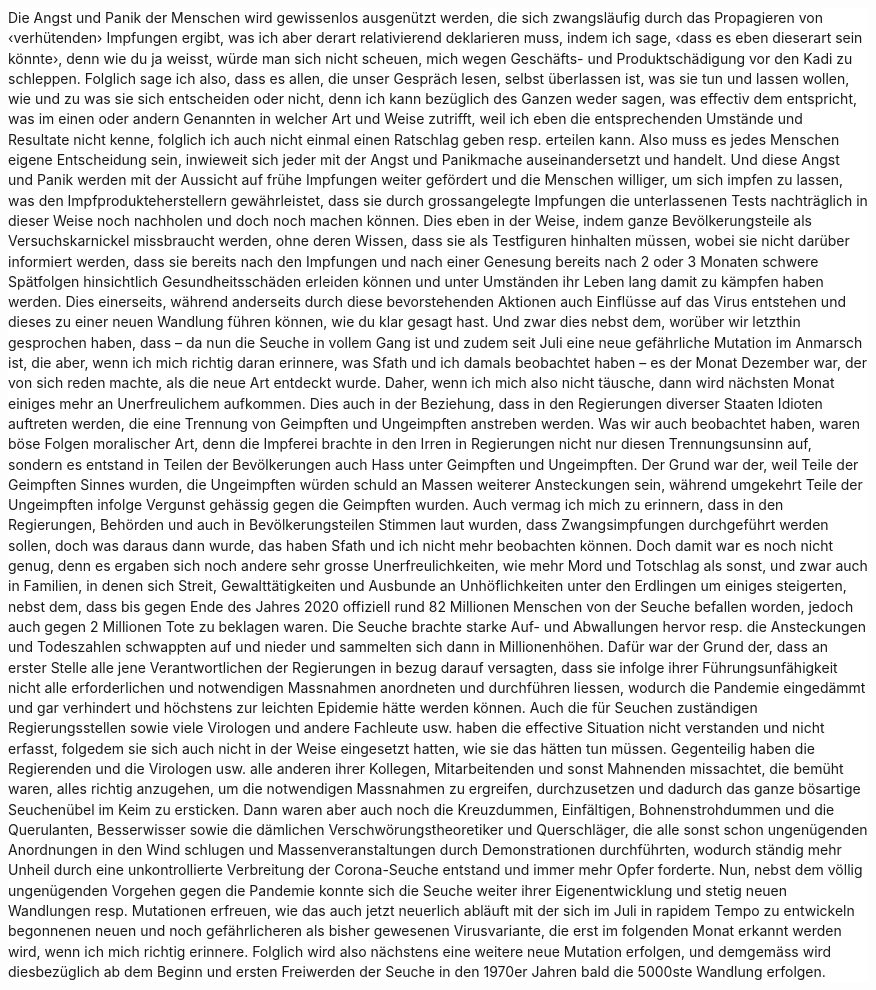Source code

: Die Angst und Panik der Menschen wird gewissenlos ausgenützt werden, die sich zwangsläufig durch das Propagieren von ‹verhütenden› Impfungen ergibt, was ich aber derart relativierend deklarieren muss, indem ich sage, ‹dass es eben dieserart sein könnte›, denn wie du ja weisst, würde man sich nicht scheuen, mich wegen Geschäfts- und Produktschädigung vor den Kadi zu schleppen. Folglich sage ich also, dass es allen, die unser Gespräch lesen, selbst überlassen ist, was sie tun und lassen wollen, wie und zu was sie sich entscheiden oder nicht, denn ich kann bezüglich des Ganzen weder sagen, was effectiv dem entspricht, was im einen oder andern Genannten in welcher Art und Weise zutrifft, weil ich eben die entsprechenden Umstände und Resultate nicht kenne, folglich ich auch nicht einmal einen Ratschlag geben resp. erteilen kann. Also muss es jedes Menschen eigene Entscheidung sein, inwieweit sich jeder mit der Angst und Panikmache auseinandersetzt und handelt. Und diese Angst und Panik werden mit der Aussicht auf frühe Impfungen weiter gefördert und die Menschen williger, um sich impfen zu lassen, was den Impfprodukteherstellern gewährleistet, dass sie durch grossangelegte Impfungen die unterlassenen Tests nachträglich in dieser Weise noch nachholen und doch noch machen können. Dies eben in der Weise, indem ganze Bevölkerungsteile als Versuchskarnickel missbraucht werden, ohne deren Wissen, dass sie als Testfiguren hinhalten müssen, wobei sie nicht darüber informiert werden, dass sie bereits nach den Impfungen und nach einer Genesung bereits nach 2 oder 3 Monaten schwere Spätfolgen hinsichtlich Gesundheitsschäden erleiden können und unter Umständen ihr Leben lang damit zu kämpfen haben werden. Dies einerseits, während anderseits durch diese bevorstehenden Aktionen auch Einflüsse auf das Virus entstehen und dieses zu einer neuen Wandlung führen können, wie du klar gesagt hast. Und zwar dies nebst dem, worüber wir letzthin gesprochen haben, dass – da nun die Seuche in vollem Gang ist und zudem seit Juli eine neue gefährliche Mutation im Anmarsch ist, die aber, wenn ich mich richtig daran erinnere, was Sfath und ich damals beobachtet haben – es der Monat Dezember war, der von sich reden machte, als die neue Art entdeckt wurde. Daher, wenn ich mich also nicht täusche, dann wird nächsten Monat einiges mehr an Unerfreulichem aufkommen. Dies auch in der Beziehung, dass in den Regierungen diverser Staaten Idioten auftreten werden, die eine Trennung von Geimpften und Ungeimpften anstreben werden. Was wir auch beobachtet haben, waren böse Folgen moralischer Art, denn die Impferei brachte in den Irren in Regierungen nicht nur diesen Trennungsunsinn auf, sondern es entstand in Teilen der Bevölkerungen auch Hass unter Geimpften und Ungeimpften. Der Grund war der, weil Teile der Geimpften Sinnes wurden, die Ungeimpften würden schuld an Massen weiterer Ansteckungen sein, während umgekehrt Teile der Ungeimpften infolge Vergunst gehässig gegen die Geimpften wurden. Auch vermag ich mich zu erinnern, dass in den Regierungen, Behörden und auch in Bevölkerungsteilen Stimmen laut wurden, dass Zwangsimpfungen durchgeführt werden sollen, doch was daraus dann wurde, das haben Sfath und ich nicht mehr beobachten können. Doch damit war es noch nicht genug, denn es ergaben sich noch andere sehr grosse Unerfreulichkeiten, wie mehr Mord und Totschlag als sonst, und zwar auch in Familien, in denen sich Streit, Gewalttätigkeiten und Ausbunde an Unhöflichkeiten unter den Erdlingen um einiges steigerten, nebst dem, dass bis gegen Ende des Jahres 2020 offiziell rund 82 Millionen Menschen von der Seuche befallen worden, jedoch auch gegen 2 Millionen Tote zu beklagen waren. Die Seuche brachte starke Auf- und Abwallungen hervor resp. die Ansteckungen und Todeszahlen schwappten auf und nieder und sammelten sich dann in Millionenhöhen. Dafür war der Grund der, dass an erster Stelle alle jene Verantwortlichen der Regierungen in bezug darauf versagten, dass sie infolge ihrer Führungsunfähigkeit nicht alle erforderlichen und notwendigen Massnahmen anordneten und durchführen liessen, wodurch die Pandemie eingedämmt und gar verhindert und höchstens zur leichten Epidemie hätte werden können. Auch die für Seuchen zuständigen Regierungsstellen sowie viele Virologen und andere Fachleute usw. haben die effective Situation nicht verstanden und nicht erfasst, folgedem sie sich auch nicht in der Weise eingesetzt hatten, wie sie das hätten tun müssen. Gegenteilig haben die Regierenden und die Virologen usw. alle anderen ihrer Kollegen, Mitarbeitenden und sonst Mahnenden missachtet, die bemüht waren, alles richtig anzugehen, um die notwendigen Massnahmen zu ergreifen, durchzusetzen und dadurch das ganze bösartige Seuchenübel im Keim zu ersticken. Dann waren aber auch noch die Kreuzdummen, Einfältigen, Bohnenstrohdummen und die Querulanten, Besserwisser sowie die dämlichen Verschwörungstheoretiker und Querschläger, die alle sonst schon ungenügenden Anordnungen in den Wind schlugen und Massenveranstaltungen durch Demonstrationen durchführten, wodurch ständig mehr Unheil durch eine unkontrollierte Verbreitung der Corona-Seuche entstand und immer mehr Opfer forderte.
Nun, nebst dem völlig ungenügenden Vorgehen gegen die Pandemie konnte sich die Seuche weiter ihrer Eigenentwicklung und stetig neuen Wandlungen resp. Mutationen erfreuen, wie das auch jetzt neuerlich abläuft mit der sich im Juli in rapidem Tempo zu entwickeln begonnenen neuen und noch gefährlicheren als bisher gewesenen Virusvariante, die erst im folgenden Monat erkannt werden wird, wenn ich mich richtig erinnere. Folglich wird also nächstens eine weitere neue Mutation erfolgen, und demgemäss wird diesbezüglich ab dem Beginn und ersten Freiwerden der Seuche in den 1970er Jahren bald die 5000ste Wandlung erfolgen.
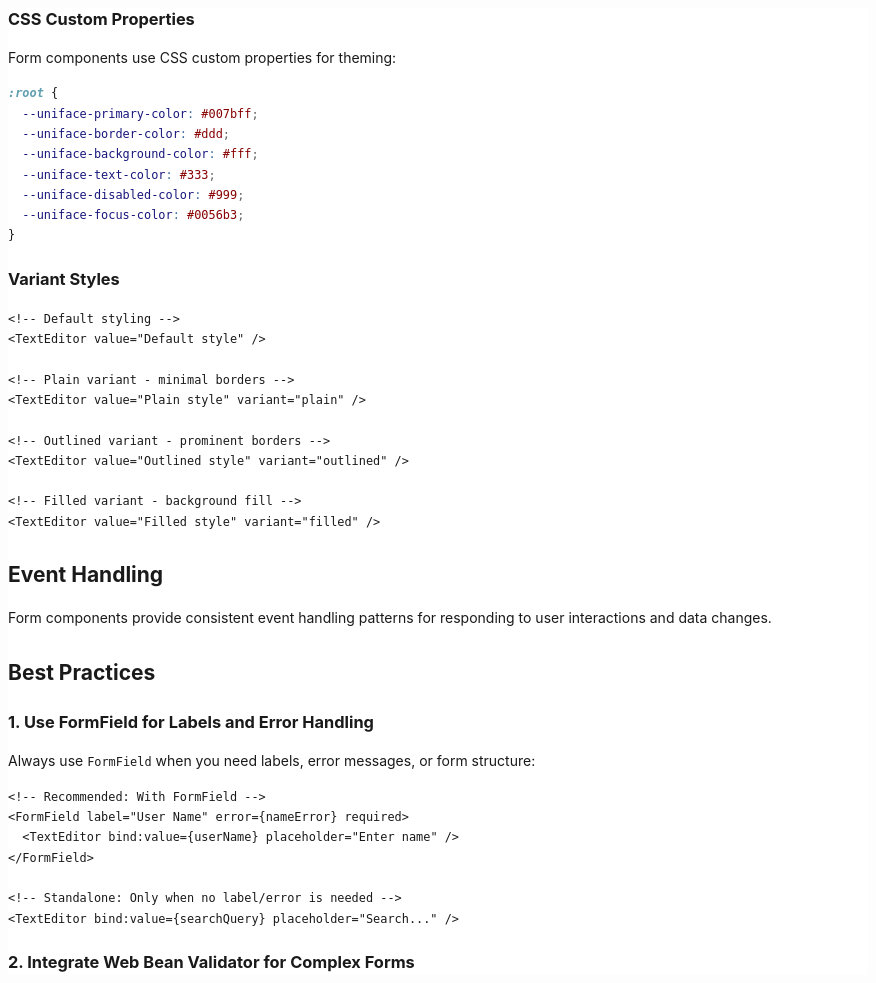 ### CSS Custom Properties

Form components use CSS custom properties for theming:

```css
:root {
  --uniface-primary-color: #007bff;
  --uniface-border-color: #ddd;
  --uniface-background-color: #fff;
  --uniface-text-color: #333;
  --uniface-disabled-color: #999;
  --uniface-focus-color: #0056b3;
}
```

### Variant Styles

```svelte
<!-- Default styling -->
<TextEditor value="Default style" />

<!-- Plain variant - minimal borders -->
<TextEditor value="Plain style" variant="plain" />

<!-- Outlined variant - prominent borders -->
<TextEditor value="Outlined style" variant="outlined" />

<!-- Filled variant - background fill -->
<TextEditor value="Filled style" variant="filled" />
```

## Event Handling

Form components provide consistent event handling patterns for responding to user interactions and data changes.

## Best Practices

### 1. Use FormField for Labels and Error Handling

Always use `FormField` when you need labels, error messages, or form structure:

```svelte
<!-- Recommended: With FormField -->
<FormField label="User Name" error={nameError} required>
  <TextEditor bind:value={userName} placeholder="Enter name" />
</FormField>

<!-- Standalone: Only when no label/error is needed -->
<TextEditor bind:value={searchQuery} placeholder="Search..." />
```

### 2. Integrate Web Bean Validator for Complex Forms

### What the exercise asks
Go through the listing above and pull out each line containing the word "placeholder".

### Reply
  <TextEditor bind:value={userName} placeholder="Enter name" />
<TextEditor bind:value={searchQuery} placeholder="Search..." />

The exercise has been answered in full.